Caribbean firm to venture US$21M in telecoms sector
Internet capable cellular service proposed


Stabroek News
September 26, 2000


A cellular phone company has submitted a proposal to set up an internet capable service here, but this is predicated by the government's commitment to creating competition in the international calls market.

Cel Star Caribbean, a subsidiary of a German venture capital firm HL Global Ventures Ltd, is prepared to invest some US$21 million to set up a 900 mhz GSM cellular network, initially for local traffic. Director of Governmental Affairs for Cel Star Caribbean, Brian Wesley Kirton, said the company, while aware of the present constraints of the market place caused by the Guyana Telephone and Telegraph Company Ltd (GT&T), hoped the government could amicably resolve these constraints thus opening up competition in the lucrative international calls market. He said the proposed local cellular system would provide the platform for an international gateway using fibre optic cable or satellites to access Cel Star Caribbean's hub in Miami. International calls would ultimately be Cel Star's goal to viability, Kirton said.

Prime Minister Sam Hinds accepted the proposal for the government, saying there was nothing in the GT&T agreement with the government to stop it from granting a licence to Cel Star to provide local service. He appreciated that Cel Star was ultimately looking for an international gateway and said it was reasonable to expect that for the company to go ahead with this investment some commitment to a time frame on the international gateway would need to be made. As it was, the government was committed to opening up the whole telecommunications market within two years.

He said a typical consideration process for a licence would take around six months and Kirton said the company could be fully operational within 12 to 14 months of a licence being granted. GT&T currently holds a monopoly on long distance calls but had recently indicated a willingness to discuss opening up aspects of its monopoly arrangements.

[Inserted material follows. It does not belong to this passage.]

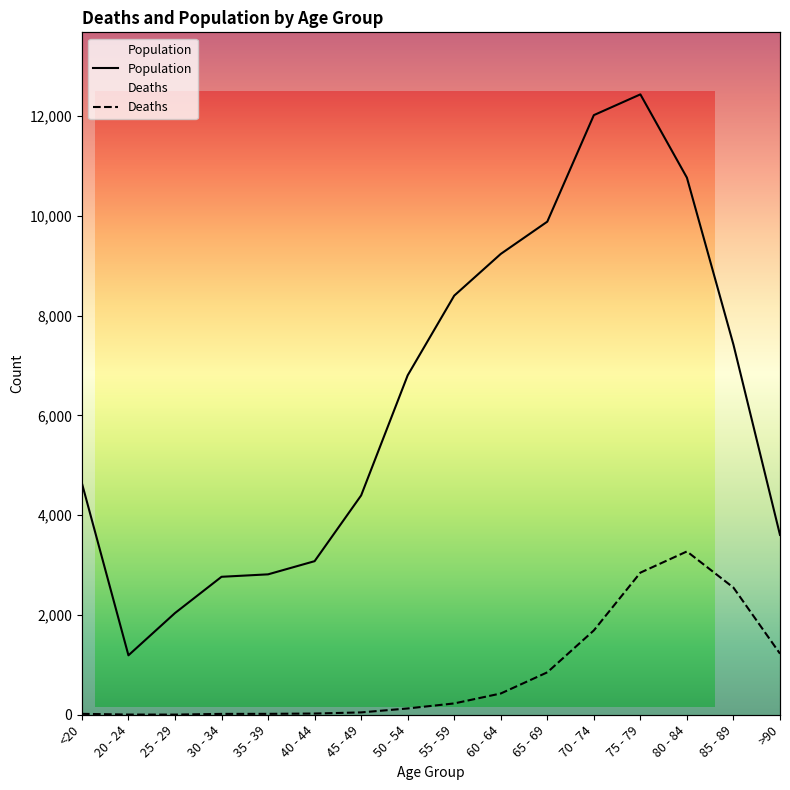

What is the maximum value for Population?

12434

The government is pushing for competition in the telecommunications sector as it realises its importance in delivering access to the technological frontiers of e-commerce and the internet.

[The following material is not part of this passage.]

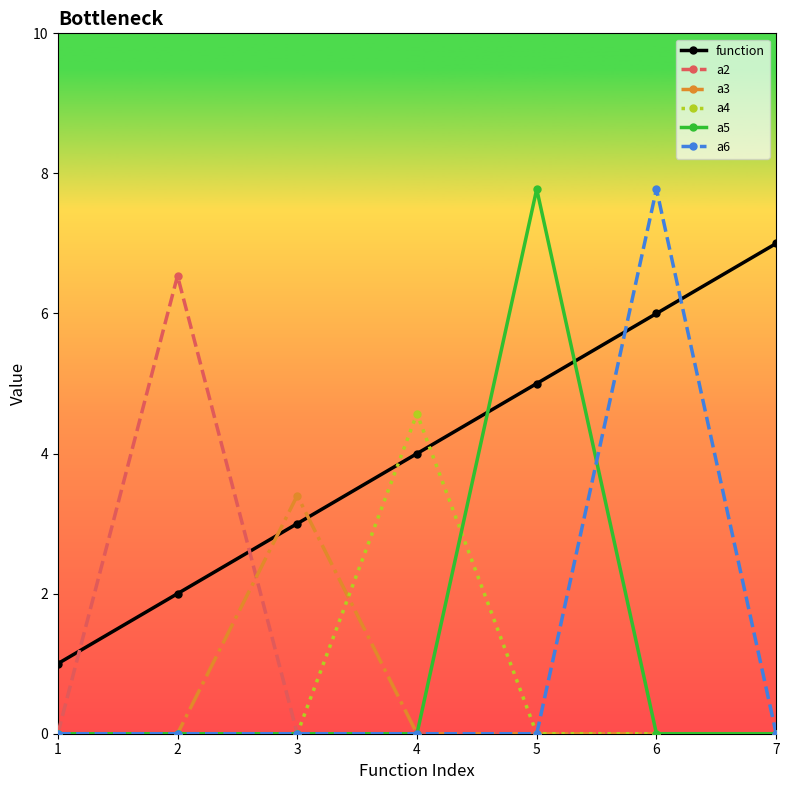

What is the value of the function point at the 6th from the left?

6.0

Cel Star, in a press release, stated that the 900 mhz system which it was employing in the Bahamas and the Dominican Republic was designed to be upgraded for the future integration of high speed data services and would allow Guyana to take full advantage of the opportunities which modern technology presented in the area of wireless voice and data transmission, cellular telephony and e-commerce.

The company is proposing to provide internet services via the cellular network and wireless local loop. The release also noted the importance of GT&T providing efficient interconnectivity between its cellular and land line systems and Cel Star's proposed system. "Cel Star's financial projections take into account internationally defined prices for such interconnectivity," the release said.

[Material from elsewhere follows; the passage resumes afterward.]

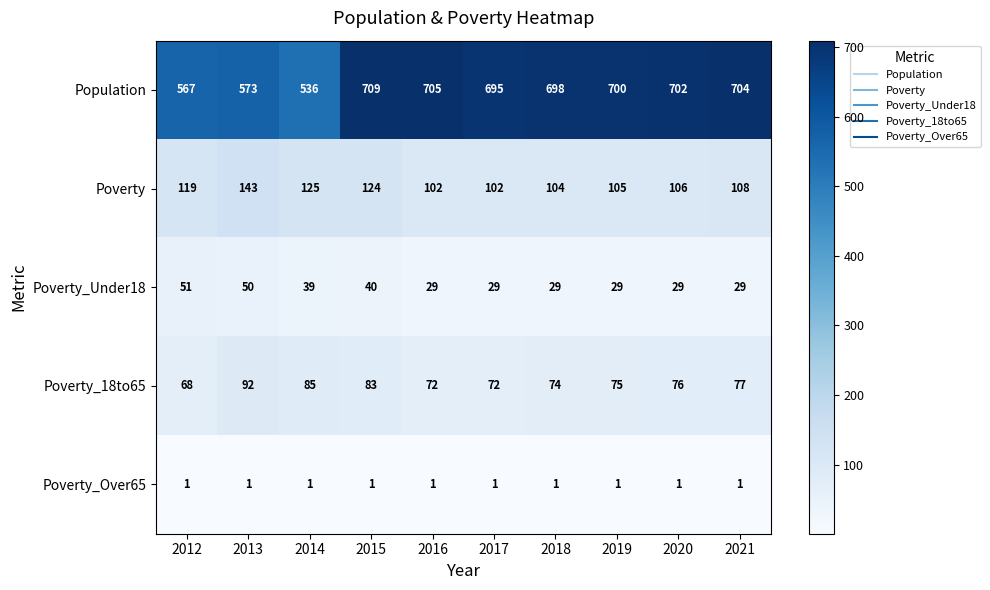

The Population series shows 484 at 2015. True or false?

False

Hinds also raised the issue of GT&T keeping its cellular and land line operations "at arms length" so as to allow fair competition in the cellular market. Some observers have noted that the increase GT&T was asking the Public Utilities Commission (PUC) for in land line service might be used to subsidize its cellular business, thus driving out competition. At present only one other company, Caribbean Telecommunications Ltd (CTL) operates a limited cellular service in Berbice.

Phase one of Cel Star's proposal envisages approximately 27 cell sites put into service upon launch, seven to nine months after a licence is awarded. Phase two, in 14 to 16 months would see an additional 35 cell sites.